Rounded figures, such as $500 instead of $523, might indicate that you are estimating how much you spent or earned—and that you may be giving incorrect information. Round numbers may indicate laziness, inability to report correctly due to a lack of records, or dishonesty. You do not want to send any of those communications to the IRS. If you spend $13 on ink, note that you did so.

7. Accurately report deductions.

The IRS will scrutinize returns that accept certain deductions. Since these deductions are the most often abused, they need a more thorough examination in certain cases.

Deduction for home office. You may claim a home office deduction if you utilize your home for business purposes. But, if that sum seems to be excessive for your sort of company or the size of your property, you may have an issue.
Meals and transportation. You may deduct 50% of your business meals and travel expenditures. Keep an eye out for this sort of spending. If it becomes too much for your sort of company and income bracket, the IRS may want to investigate.
Donations to charities. Huge charitable contributions raise a significant red flag for the IRS. Although they are obviously beneficial to the charity, they might also indicate that the firm is merely aiming to avoid paying taxes in certain cases.
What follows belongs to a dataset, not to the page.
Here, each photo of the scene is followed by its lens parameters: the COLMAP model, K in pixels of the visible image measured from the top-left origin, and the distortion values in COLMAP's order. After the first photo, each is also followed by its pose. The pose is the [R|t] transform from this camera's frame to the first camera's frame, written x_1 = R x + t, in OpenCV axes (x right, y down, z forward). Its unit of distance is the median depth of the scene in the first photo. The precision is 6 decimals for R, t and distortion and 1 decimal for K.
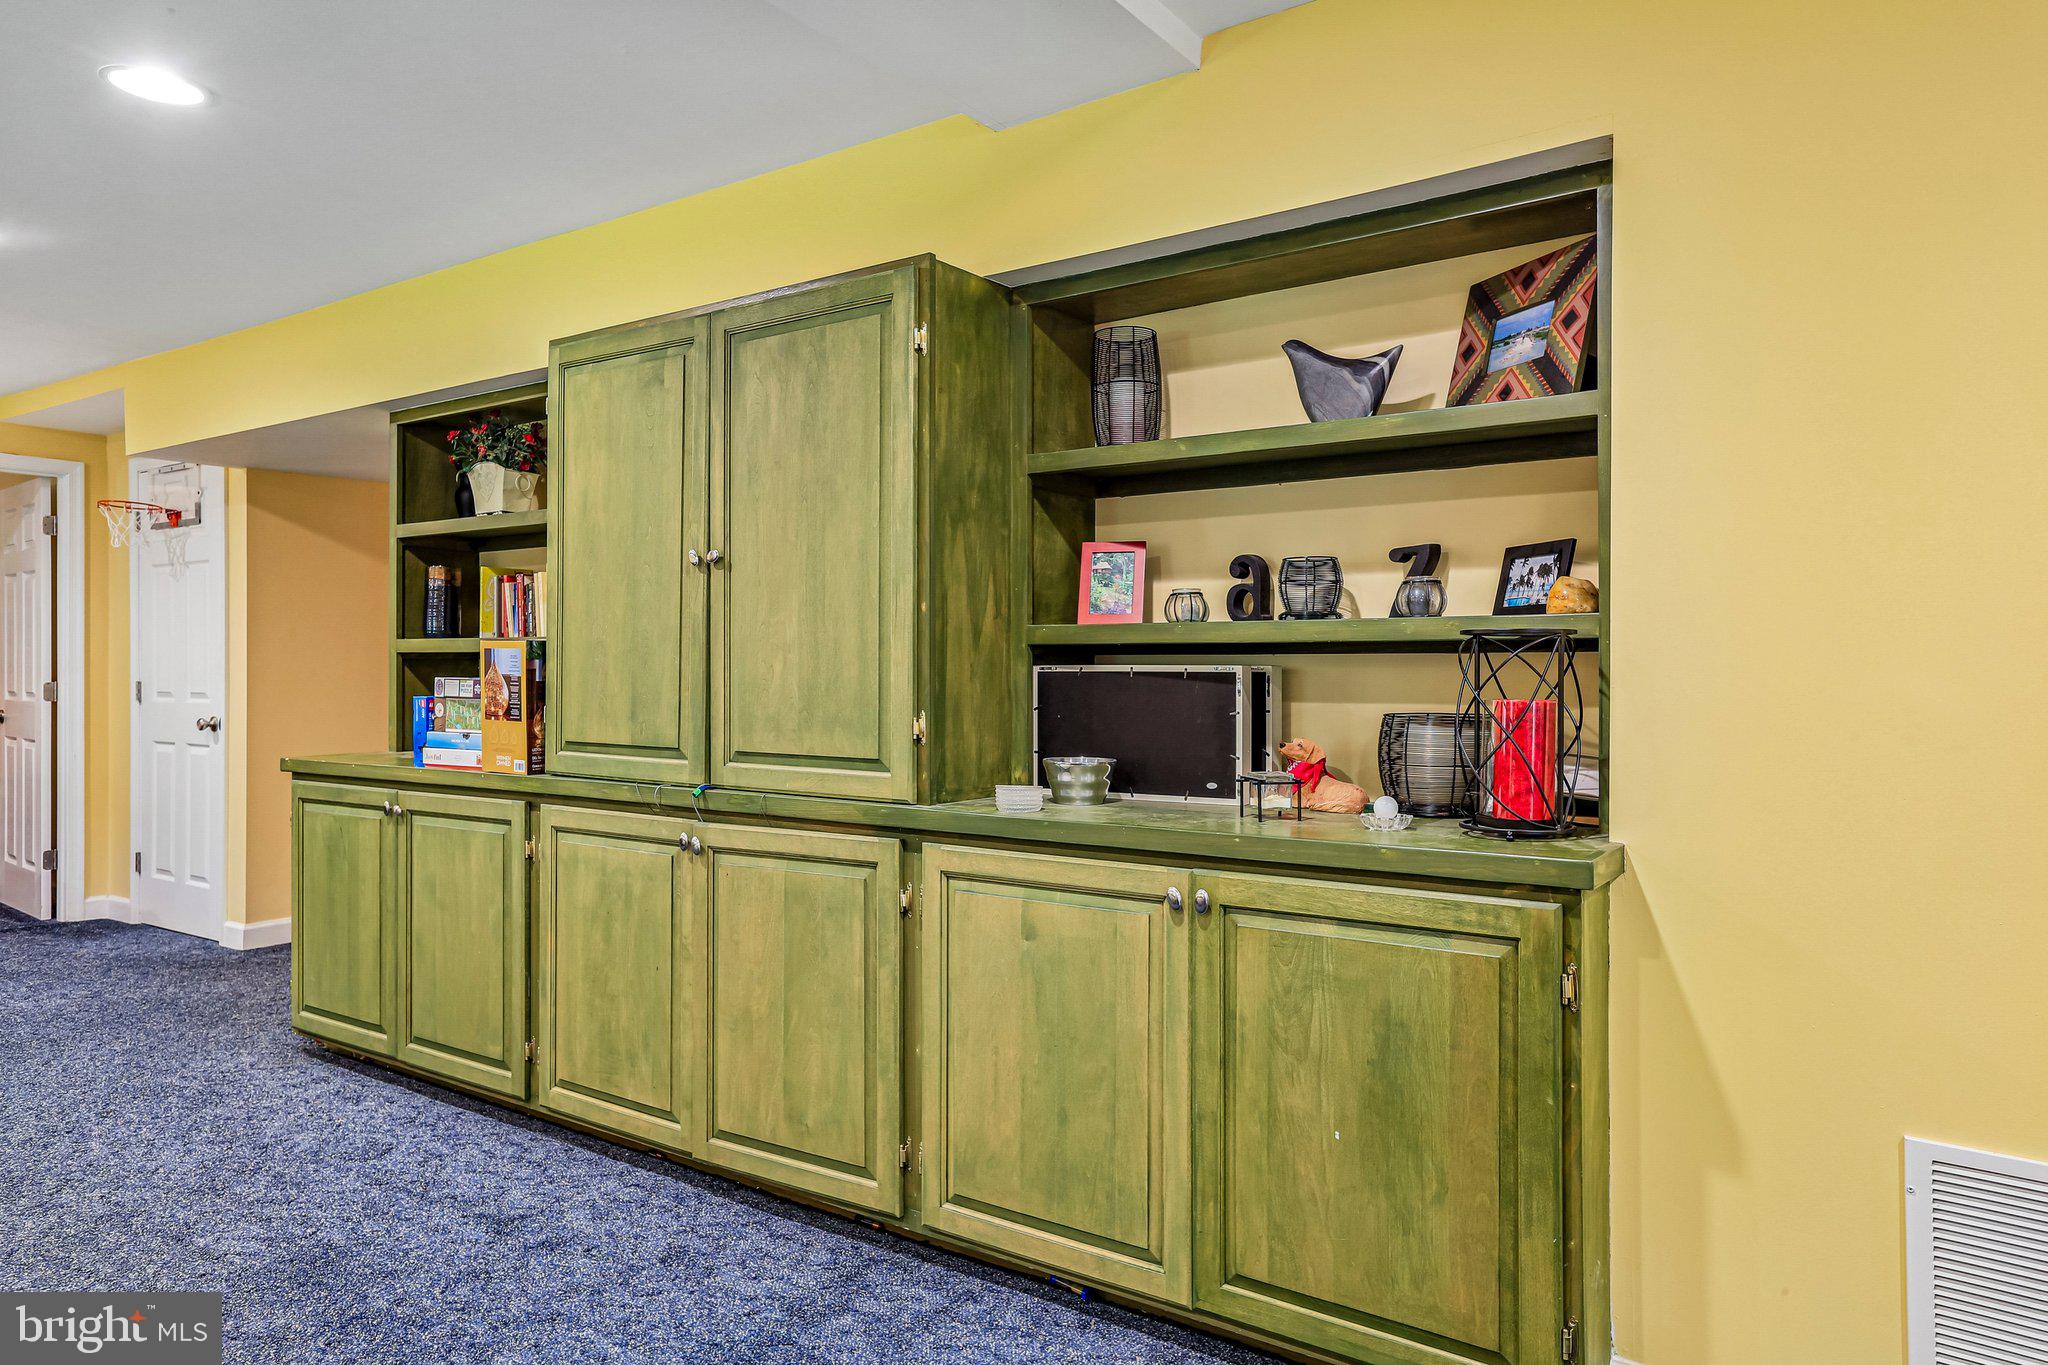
lens RADIAL K [[1342.5, 0, 1022.6], [0, 1342.5, 674.6], [0, 0, 1]] dist [-0.003473, -0.000213]
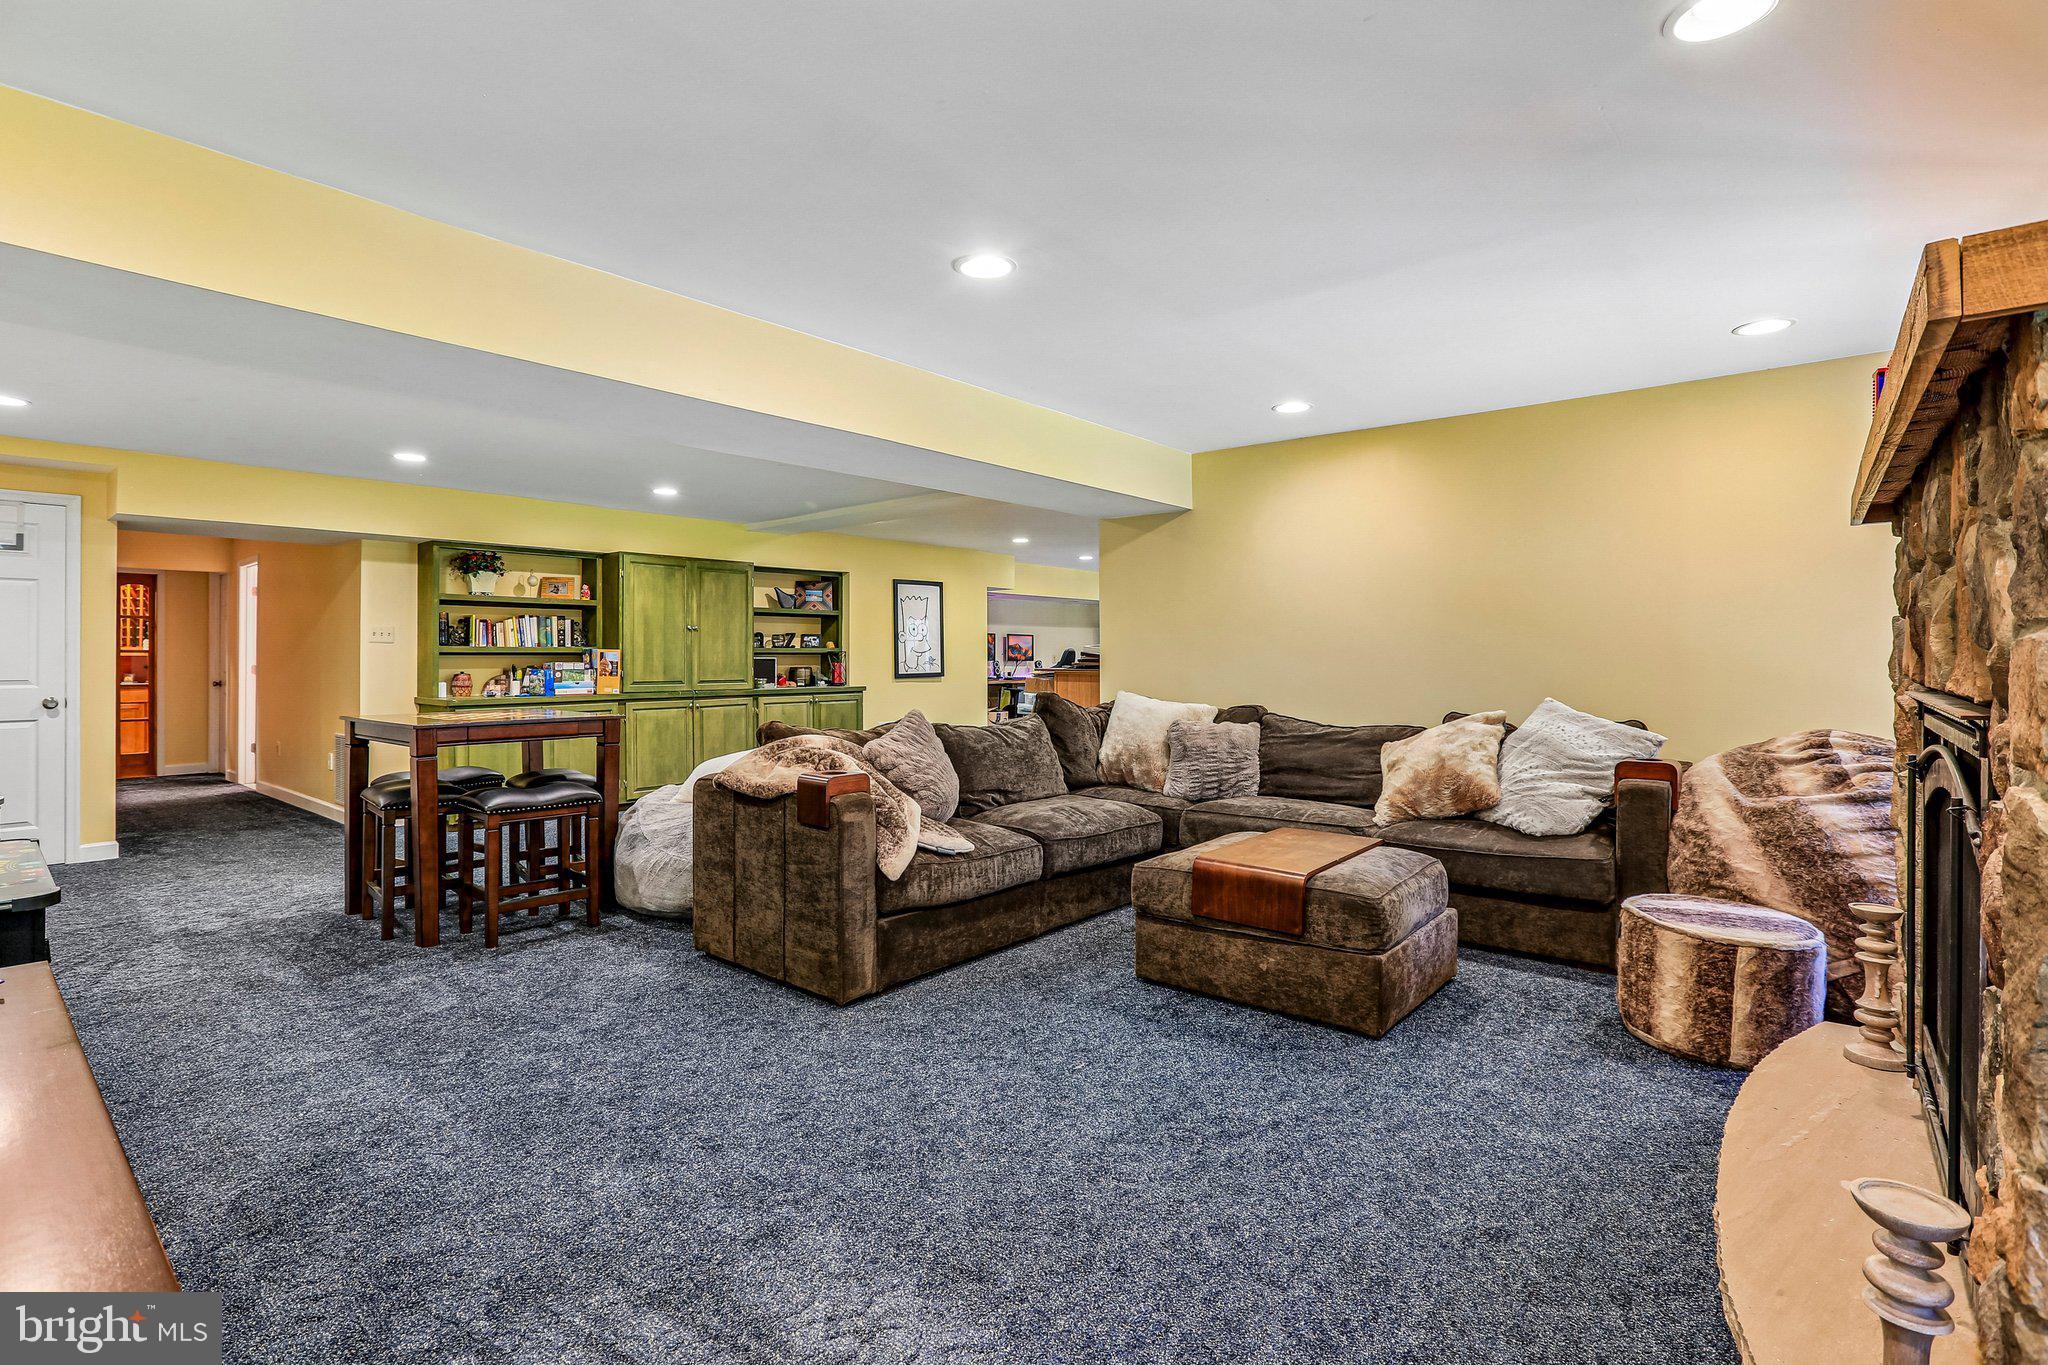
lens RADIAL K [[948.1, 0, 1022.0], [0, 948.1, 665.7], [0, 0, 1]] dist [-0.023124, 0.003023]
pose [[0.054648, -0.008266, 0.998471, -2.903807], [0.012606, 0.999892, 0.007588, 0.007917], [-0.998426, 0.012172, 0.054746, -0.027762]]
Audits and pandemic tax relief

Small company owners that took out PPP loans or got EIDL subsidies are not more likely to be audited by the IRS than other firms, although they may be audited by the SBA. The SBA has the authority to examine PPP loans of any size. The government has said that it intends to examine all loans worth more than $2 million once lenders submit the borrower’s debt forgiveness application. Similarly, as part of the application process, firms who obtained EIDL loans committed to utilize the money for permitted purposes and disclose documents to the SBA for audit purposes upon request.

If your PPP or EIDL loan is audited, the auditor will look at:

Your company’s loan eligibility at the moment you applied for it.
If the loan money was utilized for CARES Act-allowed objectives.
Whether or not debt forgiveness was accurately computed.

Payroll reports will very certainly be a major source of evidence indicating that the funds were required and that the loan profits were handled responsibly. All PPP/EIDL loan paperwork should be kept in your company records for at least six years after the loan was canceled or paid in full.

Lastly, any firm that claims the Employee Retention Credit or receives other Federal pandemic-related tax assistance may be audited. If your company is audited, in addition to the advice above, be prepared to establish that the company was entitled to the tax relief requested.

Get assistance with your small company taxes.

There has never been a better moment to double-check and re-check your tax return, particularly with the IRS’s enhanced scrutiny of small company files. In case of an SBA audit, this is also a good opportunity to compile your papers demonstrating how PPP or EIDL loans were utilised.